Supplied records START
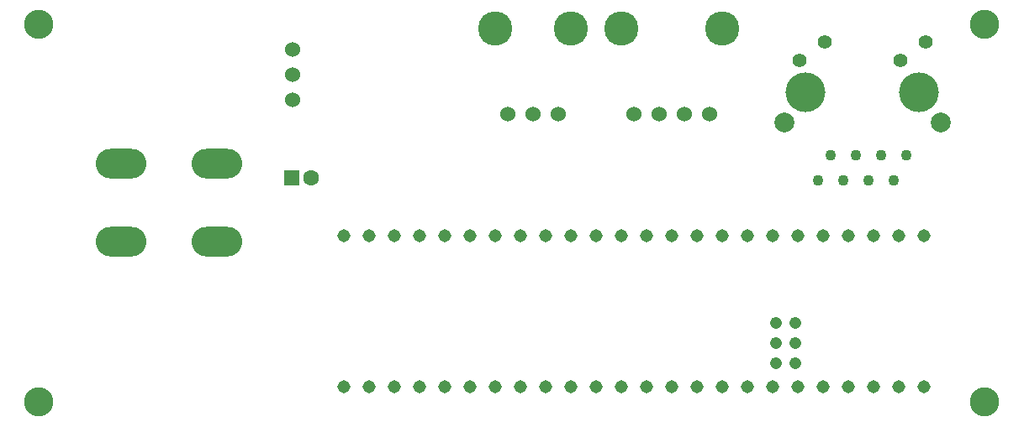
<source format=gbs>
G04 #@! TF.GenerationSoftware,KiCad,Pcbnew,7.0.5*
G04 #@! TF.CreationDate,2024-03-26T19:12:46-05:00*
G04 #@! TF.ProjectId,RotatingSignalStack_board,526f7461-7469-46e6-9753-69676e616c53,rev?*
G04 #@! TF.SameCoordinates,Original*
G04 #@! TF.FileFunction,Soldermask,Bot*
G04 #@! TF.FilePolarity,Negative*
%FSLAX46Y46*%
G04 Gerber Fmt 4.6, Leading zero omitted, Abs format (unit mm)*
G04 Created by KiCad (PCBNEW 7.0.5) date 2024-03-26 19:12:46*
%MOMM*%
%LPD*%
G01*
G04 APERTURE LIST*
%ADD10C,1.600000*%
%ADD11R,1.600000X1.600000*%
%ADD12C,1.524000*%
%ADD13C,2.946400*%
%ADD14O,5.100000X3.000000*%
%ADD15C,1.308000*%
%ADD16C,1.208000*%
%ADD17C,3.450000*%
%ADD18C,1.100000*%
%ADD19C,1.400000*%
%ADD20C,4.000000*%
%ADD21C,2.000000*%
G04 APERTURE END LIST*
D10*
X159004000Y-96774000D03*
D11*
X157004000Y-96774000D03*
D12*
X157099000Y-88900000D03*
X157099000Y-86360000D03*
X157099000Y-83820000D03*
D13*
X131572000Y-119380000D03*
D14*
X139814300Y-103173500D03*
X139814300Y-95299500D03*
D15*
X218186000Y-102616000D03*
X215646000Y-102616000D03*
X213106000Y-102616000D03*
X210566000Y-102616000D03*
X185166000Y-102616000D03*
X215646000Y-117856000D03*
X208026000Y-102616000D03*
X205486000Y-102616000D03*
X202946000Y-102616000D03*
X200406000Y-102616000D03*
X197866000Y-102616000D03*
X195326000Y-102616000D03*
X192786000Y-102616000D03*
X190246000Y-102616000D03*
X187706000Y-102616000D03*
X187706000Y-117856000D03*
X190246000Y-117856000D03*
X192786000Y-117856000D03*
X195326000Y-117856000D03*
X197866000Y-117856000D03*
X200406000Y-117856000D03*
X202946000Y-117856000D03*
X205486000Y-117856000D03*
X208026000Y-117856000D03*
X210566000Y-117856000D03*
X213106000Y-117856000D03*
X182626000Y-102616000D03*
X180086000Y-102616000D03*
X177546000Y-102616000D03*
X175006000Y-102616000D03*
X172466000Y-102616000D03*
X169926000Y-102616000D03*
X167386000Y-102616000D03*
X164846000Y-102616000D03*
X162306000Y-102616000D03*
X162306000Y-117856000D03*
X164846000Y-117856000D03*
X167386000Y-117856000D03*
X169926000Y-117856000D03*
X172466000Y-117856000D03*
X175006000Y-117856000D03*
X177546000Y-117856000D03*
X180086000Y-117856000D03*
X182626000Y-117856000D03*
X220726000Y-102616000D03*
X185166000Y-117856000D03*
X218186000Y-117856000D03*
D16*
X205756000Y-113406000D03*
X207756000Y-113406000D03*
X207756000Y-115406000D03*
X205756000Y-115406000D03*
X205756000Y-111406000D03*
X207756000Y-111406000D03*
D15*
X220726000Y-117856000D03*
D13*
X226822000Y-81280000D03*
X226822000Y-119380000D03*
D14*
X149466300Y-103173500D03*
X149466300Y-95299500D03*
D13*
X131572000Y-81280000D03*
D17*
X190246000Y-81661000D03*
X200406000Y-81661000D03*
D12*
X191516000Y-90297000D03*
X194056000Y-90297000D03*
X196596000Y-90297000D03*
X199136000Y-90297000D03*
D18*
X218948000Y-94488000D03*
X217678000Y-97028000D03*
X216408000Y-94488000D03*
X215138000Y-97028000D03*
X213868000Y-94488000D03*
X212598000Y-97028000D03*
X211328000Y-94488000D03*
X210058000Y-97028000D03*
D19*
X220828000Y-83058000D03*
X218288000Y-84848000D03*
X210718000Y-83058000D03*
X208178000Y-84848000D03*
D20*
X220218000Y-88138000D03*
X208788000Y-88138000D03*
D21*
X222378000Y-91188000D03*
X206628000Y-91188000D03*
D17*
X177546000Y-81661000D03*
X185166000Y-81661000D03*
D12*
X178816000Y-90297000D03*
X181356000Y-90297000D03*
X183896000Y-90297000D03*
M02*

</source>
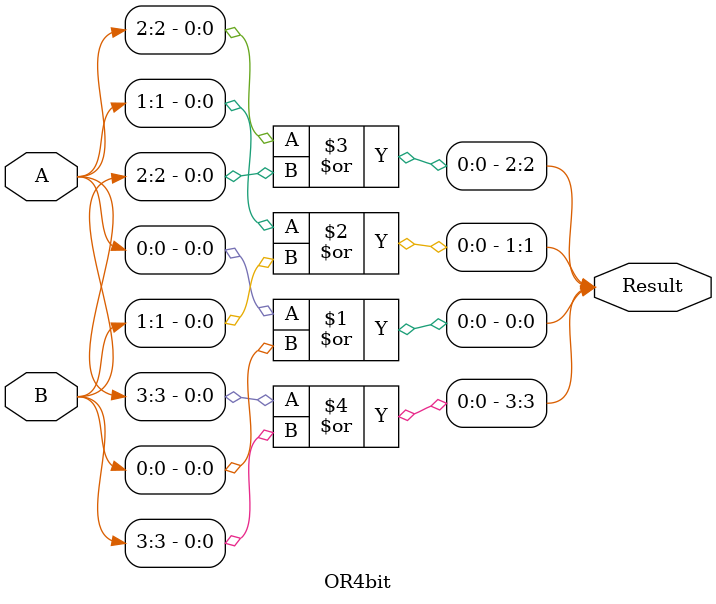
<source format=v>

module OR4bit(
    input  [3:0] A, B,     // Entradas de 4 bits
    output [3:0] Result    // Resultado OR bit a bit
);

    // Operação OR bit a bit
    or or0(Result[0], A[0], B[0]);
    or or1(Result[1], A[1], B[1]);
    or or2(Result[2], A[2], B[2]);
    or or3(Result[3], A[3], B[3]);

endmodule
</source>
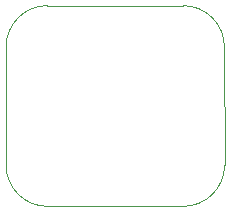
<source format=gbr>
%TF.GenerationSoftware,KiCad,Pcbnew,7.0.10-7.0.10~ubuntu22.04.1*%
%TF.CreationDate,2024-01-16T21:14:20+01:00*%
%TF.ProjectId,teszt5,7465737a-7435-42e6-9b69-6361645f7063,rev?*%
%TF.SameCoordinates,PX5f5e100PY5f5e100*%
%TF.FileFunction,Profile,NP*%
%FSLAX46Y46*%
G04 Gerber Fmt 4.6, Leading zero omitted, Abs format (unit mm)*
G04 Created by KiCad (PCBNEW 7.0.10-7.0.10~ubuntu22.04.1) date 2024-01-16 21:14:20*
%MOMM*%
%LPD*%
G01*
G04 APERTURE LIST*
%TA.AperFunction,Profile*%
%ADD10C,0.100000*%
%TD*%
G04 APERTURE END LIST*
D10*
X18487561Y13500000D02*
G75*
G03*
X14987563Y17000000I-3499998J2D01*
G01*
X15000126Y0D02*
G75*
G03*
X18500126Y3500000I0J3500000D01*
G01*
X0Y3500000D02*
G75*
G03*
X3500000Y0I3500000J0D01*
G01*
X3500000Y17000000D02*
G75*
G03*
X0Y13500000I0J-3500000D01*
G01*
X0Y3500000D02*
X0Y13500000D01*
X15000126Y0D02*
X3500000Y0D01*
X18487563Y13500000D02*
X18500126Y3500000D01*
X3500000Y17000000D02*
X14987563Y17000000D01*
M02*

</source>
Supplied records END
_Exercise directions_: Return all the material exactly, pictures excluded.

_Solution below_:
<source format=gbs>
G04 #@! TF.GenerationSoftware,KiCad,Pcbnew,7.0.5*
G04 #@! TF.CreationDate,2024-03-26T19:12:46-05:00*
G04 #@! TF.ProjectId,RotatingSignalStack_board,526f7461-7469-46e6-9753-69676e616c53,rev?*
G04 #@! TF.SameCoordinates,Original*
G04 #@! TF.FileFunction,Soldermask,Bot*
G04 #@! TF.FilePolarity,Negative*
%FSLAX46Y46*%
G04 Gerber Fmt 4.6, Leading zero omitted, Abs format (unit mm)*
G04 Created by KiCad (PCBNEW 7.0.5) date 2024-03-26 19:12:46*
%MOMM*%
%LPD*%
G01*
G04 APERTURE LIST*
%ADD10C,1.600000*%
%ADD11R,1.600000X1.600000*%
%ADD12C,1.524000*%
%ADD13C,2.946400*%
%ADD14O,5.100000X3.000000*%
%ADD15C,1.308000*%
%ADD16C,1.208000*%
%ADD17C,3.450000*%
%ADD18C,1.100000*%
%ADD19C,1.400000*%
%ADD20C,4.000000*%
%ADD21C,2.000000*%
G04 APERTURE END LIST*
D10*
X159004000Y-96774000D03*
D11*
X157004000Y-96774000D03*
D12*
X157099000Y-88900000D03*
X157099000Y-86360000D03*
X157099000Y-83820000D03*
D13*
X131572000Y-119380000D03*
D14*
X139814300Y-103173500D03*
X139814300Y-95299500D03*
D15*
X218186000Y-102616000D03*
X215646000Y-102616000D03*
X213106000Y-102616000D03*
X210566000Y-102616000D03*
X185166000Y-102616000D03*
X215646000Y-117856000D03*
X208026000Y-102616000D03*
X205486000Y-102616000D03*
X202946000Y-102616000D03*
X200406000Y-102616000D03*
X197866000Y-102616000D03*
X195326000Y-102616000D03*
X192786000Y-102616000D03*
X190246000Y-102616000D03*
X187706000Y-102616000D03*
X187706000Y-117856000D03*
X190246000Y-117856000D03*
X192786000Y-117856000D03*
X195326000Y-117856000D03*
X197866000Y-117856000D03*
X200406000Y-117856000D03*
X202946000Y-117856000D03*
X205486000Y-117856000D03*
X208026000Y-117856000D03*
X210566000Y-117856000D03*
X213106000Y-117856000D03*
X182626000Y-102616000D03*
X180086000Y-102616000D03*
X177546000Y-102616000D03*
X175006000Y-102616000D03*
X172466000Y-102616000D03*
X169926000Y-102616000D03*
X167386000Y-102616000D03*
X164846000Y-102616000D03*
X162306000Y-102616000D03*
X162306000Y-117856000D03*
X164846000Y-117856000D03*
X167386000Y-117856000D03*
X169926000Y-117856000D03*
X172466000Y-117856000D03*
X175006000Y-117856000D03*
X177546000Y-117856000D03*
X180086000Y-117856000D03*
X182626000Y-117856000D03*
X220726000Y-102616000D03*
X185166000Y-117856000D03*
X218186000Y-117856000D03*
D16*
X205756000Y-113406000D03*
X207756000Y-113406000D03*
X207756000Y-115406000D03*
X205756000Y-115406000D03*
X205756000Y-111406000D03*
X207756000Y-111406000D03*
D15*
X220726000Y-117856000D03*
D13*
X226822000Y-81280000D03*
X226822000Y-119380000D03*
D14*
X149466300Y-103173500D03*
X149466300Y-95299500D03*
D13*
X131572000Y-81280000D03*
D17*
X190246000Y-81661000D03*
X200406000Y-81661000D03*
D12*
X191516000Y-90297000D03*
X194056000Y-90297000D03*
X196596000Y-90297000D03*
X199136000Y-90297000D03*
D18*
X218948000Y-94488000D03*
X217678000Y-97028000D03*
X216408000Y-94488000D03*
X215138000Y-97028000D03*
X213868000Y-94488000D03*
X212598000Y-97028000D03*
X211328000Y-94488000D03*
X210058000Y-97028000D03*
D19*
X220828000Y-83058000D03*
X218288000Y-84848000D03*
X210718000Y-83058000D03*
X208178000Y-84848000D03*
D20*
X220218000Y-88138000D03*
X208788000Y-88138000D03*
D21*
X222378000Y-91188000D03*
X206628000Y-91188000D03*
D17*
X177546000Y-81661000D03*
X185166000Y-81661000D03*
D12*
X178816000Y-90297000D03*
X181356000Y-90297000D03*
X183896000Y-90297000D03*
M02*

</source>
<source format=v>

module OR4bit(
    input  [3:0] A, B,     // Entradas de 4 bits
    output [3:0] Result    // Resultado OR bit a bit
);

    // Operação OR bit a bit
    or or0(Result[0], A[0], B[0]);
    or or1(Result[1], A[1], B[1]);
    or or2(Result[2], A[2], B[2]);
    or or3(Result[3], A[3], B[3]);

endmodule
</source>
<source format=gbr>
%TF.GenerationSoftware,KiCad,Pcbnew,7.0.10-7.0.10~ubuntu22.04.1*%
%TF.CreationDate,2024-01-16T21:14:20+01:00*%
%TF.ProjectId,teszt5,7465737a-7435-42e6-9b69-6361645f7063,rev?*%
%TF.SameCoordinates,PX5f5e100PY5f5e100*%
%TF.FileFunction,Profile,NP*%
%FSLAX46Y46*%
G04 Gerber Fmt 4.6, Leading zero omitted, Abs format (unit mm)*
G04 Created by KiCad (PCBNEW 7.0.10-7.0.10~ubuntu22.04.1) date 2024-01-16 21:14:20*
%MOMM*%
%LPD*%
G01*
G04 APERTURE LIST*
%TA.AperFunction,Profile*%
%ADD10C,0.100000*%
%TD*%
G04 APERTURE END LIST*
D10*
X18487561Y13500000D02*
G75*
G03*
X14987563Y17000000I-3499998J2D01*
G01*
X15000126Y0D02*
G75*
G03*
X18500126Y3500000I0J3500000D01*
G01*
X0Y3500000D02*
G75*
G03*
X3500000Y0I3500000J0D01*
G01*
X3500000Y17000000D02*
G75*
G03*
X0Y13500000I0J-3500000D01*
G01*
X0Y3500000D02*
X0Y13500000D01*
X15000126Y0D02*
X3500000Y0D01*
X18487563Y13500000D02*
X18500126Y3500000D01*
X3500000Y17000000D02*
X14987563Y17000000D01*
M02*

</source>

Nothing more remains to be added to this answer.